O dólar à vista fechou em queda nesta quinta-feira (6), cotado a R$ 5,1055, recuo de 0,41%, depois de o Comitê de Política Monetária (Copom) do Banco Central decidir cortar a taxa Selic para 14% ao ano. O movimento aqui foi na direção contrária à da moeda americana no exterior: por volta das 17h, no horário de Brasília, o índice que compara o dólar a uma cesta de seis moedas globais, incluindo o euro e a libra, subia 0,29%, aos 99.964 pontos.
Já o Ibovespa, principal índice da Bolsa brasileira, a B3, fechou em forte baixa de 1,23%, aos 175,5 mil pontos, com o mercado reagindo à combinação entre petróleo mais caro e a perspectiva de juros mais altos nos Estados Unidos.

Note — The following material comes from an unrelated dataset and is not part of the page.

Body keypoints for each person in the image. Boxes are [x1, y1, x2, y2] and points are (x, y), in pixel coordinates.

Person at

O que mexeu com o dólar e a Bolsa
O petróleo do tipo Brent, referência internacional, subiu 3,83% no fechamento, a US$ 82,49 o barril, depois de ter avançado apenas 1,36% ainda pela manhã, quando estava em US$ 80,53. Já o WTI, referência para o mercado americano, fechou com alta de 3,14%, a US$ 77,58. A commodity subiu em meio à incerteza sobre a viabilidade de uma trégua duradoura entre Estados Unidos e Irã: uma nova rodada de negociações entre os dois países havia sido anunciada no fim de semana, mas ainda sem sinal claro de acordo.

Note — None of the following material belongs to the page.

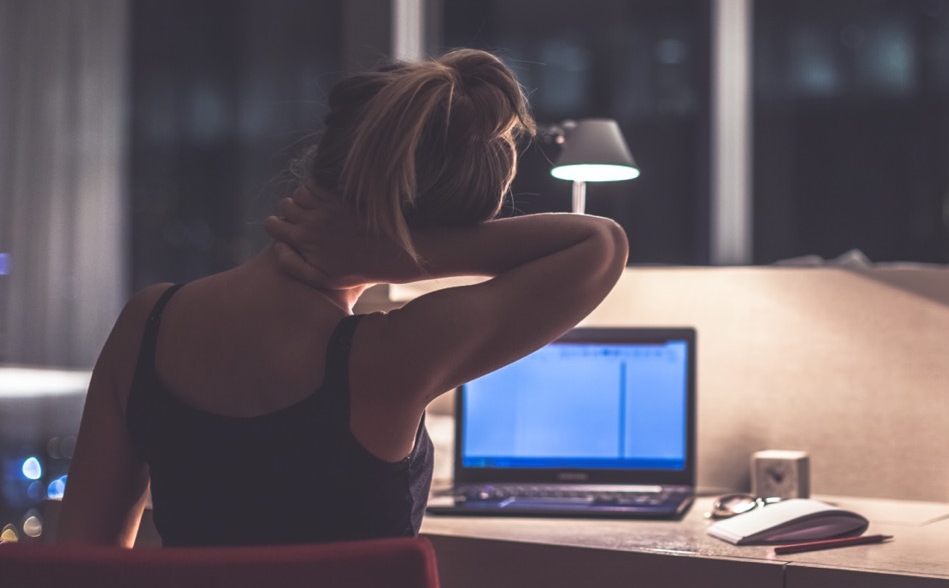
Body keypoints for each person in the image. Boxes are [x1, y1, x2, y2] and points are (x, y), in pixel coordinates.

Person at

Como o Brasil é exportador de petróleo, a alta da commodity também ajudou o real a se valorizar frente ao dólar.
Juros no Brasil
O mercado também repercutiu o quarto corte seguido de 0,25 ponto percentual na Selic, definido pelo Copom em reunião na quarta-feira (5), levando a taxa básica de juros a 14% ao ano. A decisão já era amplamente esperada pelos analistas e foi aprovada por unanimidade. O comunicado divulgado pelo Banco Central veio mais curto que o de junho, sem indicar o que deve acontecer na próxima reunião do Copom, em setembro. O Comitê condicionou uma nova queda, ou mesmo uma pausa nos cortes, à melhora das expectativas de inflação, à continuidade da desaceleração da atividade econômica e ao enfraquecimento do mercado de trabalho, sem trazer sinais além do esperado pelo mercado.
Juros nos Estados Unidos
No cenário internacional, o mercado também passou a monitorar a possibilidade de alta de juros nos Estados Unidos. Segundo reportagem do jornal britânico Financial Times, o presidente do Federal Reserve, banco central americano, Kevin Warsh, estaria disposto a elevar os juros do país caso os dados mostrem que a inflação continua resistente nas próximas semanas.

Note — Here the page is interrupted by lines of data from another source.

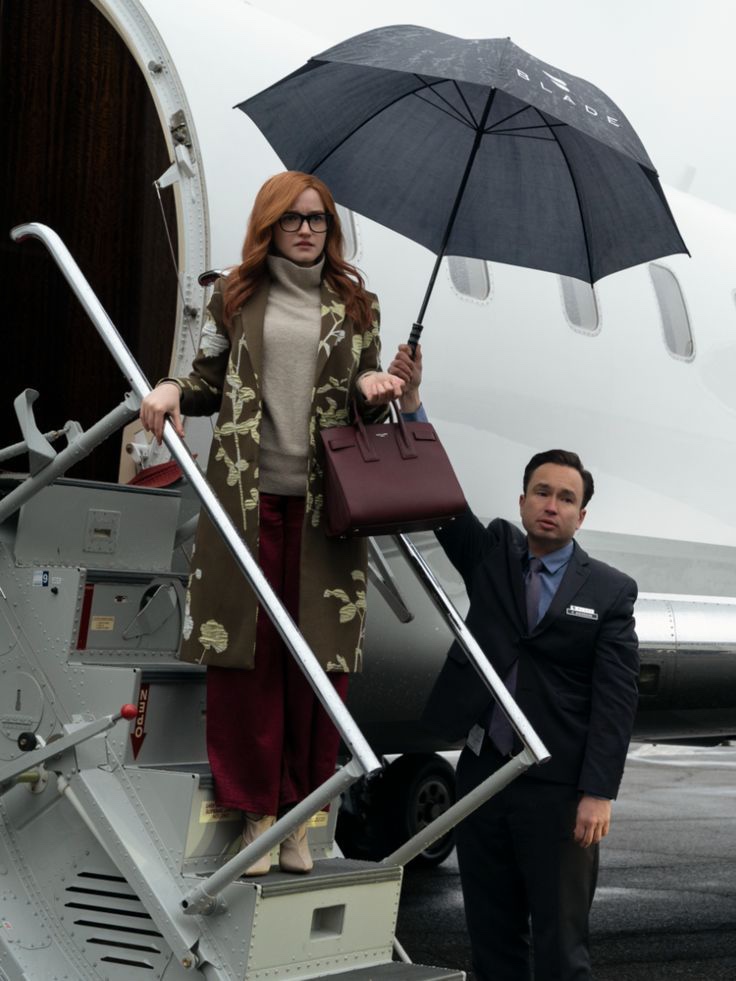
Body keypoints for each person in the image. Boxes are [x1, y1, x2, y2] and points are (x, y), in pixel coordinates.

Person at [140, 172, 403, 875]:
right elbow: (205, 380)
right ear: (269, 225)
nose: (307, 230)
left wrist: (376, 387)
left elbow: (367, 394)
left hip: (327, 512)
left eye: (318, 219)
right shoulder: (234, 295)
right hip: (246, 502)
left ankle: (299, 819)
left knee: (318, 668)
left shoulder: (357, 304)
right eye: (293, 218)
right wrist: (169, 387)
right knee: (245, 664)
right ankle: (256, 813)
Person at [389, 343, 639, 981]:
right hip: (483, 778)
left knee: (561, 948)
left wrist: (598, 793)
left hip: (560, 791)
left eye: (565, 498)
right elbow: (442, 500)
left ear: (582, 514)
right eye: (541, 492)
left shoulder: (610, 591)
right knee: (491, 941)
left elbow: (616, 703)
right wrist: (412, 407)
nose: (551, 504)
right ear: (523, 500)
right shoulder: (493, 553)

Essa possibilidade aumentou a expectativa para a divulgação, nesta sexta-feira (7), do payroll, um dos principais indicadores do mercado de trabalho americano, que pode indicar o quão aquecida está a economia dos Estados Unidos. Economistas consultados pela agência Reuters esperavam que o relatório mostrasse 80 mil contratações em julho, acima das 57 mil de junho, com a taxa de desemprego seguindo em 4,2%.
Uma eventual alta de juros nos Estados Unidos tende a mexer com os mercados globais, já que torna os títulos da dívida americana, os Treasuries, mais atrativos para os investidores e reduz o interesse por ativos de risco, como as ações negociadas em Bolsa.